Other participants talked about increasing educator and staff pay, relating low pay to staff shortages, among other problems. The AFT Teacher and School Staff Shortage Task Force report was one resource shared in those conversations. It offers a convincing collection of data about teachers leaving the profession―and also includes a long and hopeful list of solutions to keep them in schools and on the job for students who need them.
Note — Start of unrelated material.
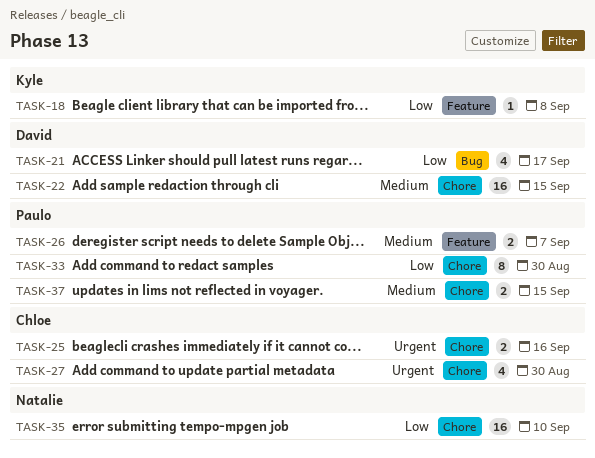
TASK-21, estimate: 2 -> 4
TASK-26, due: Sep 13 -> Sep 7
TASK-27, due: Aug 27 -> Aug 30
“You have this burden to do as much as you can to really help your kids, but even with all that I’ve done, there are still shortfalls,” said Aja Crockett, an English as a second language teacher who is a member of the Boston Teachers Union. Crockett, who visited six congressional offices, is especially concerned about the lack of structure around literacy: She wound up paying from her own pocket—thousands of dollars—for a literacy training that, in the end, was an enormous benefit to her students. “All teachers should have this,” she said, but many cannot afford to get the training themselves.
In some cases, the discussions covered specific pieces of legislation that AFT members want lawmakers to support. Three bills that would increase teacher and paraprofessional pay are the Pay Teachers Act, the American Teacher Act and the Preparing and Retaining All (PARA) Educators Act, bills introduced by Sen. Bernie Sanders (I-Vt.), Rep. Frederica Wilson (D-Fla.) and Rep. Ann McLane Kuster (D-N.H.). Educators told lawmakers about how they’ve had to take second and third jobs just to stay afloat, especially if they are trying to support a family on a paraprofessional’s pay. “It’s almost impossible,” said one.
Educators also spoke with lawmakers about the importance of reducing standardized testing to make room for more innovative and effective learning, and lobbied for endorsement of the More Teaching Less Testing Act, introduced by Jamaal Bowman (D-N.Y.), as one possible solution. Others urged legislators to work on increasing school safety, as the nation faces continuing gun violence.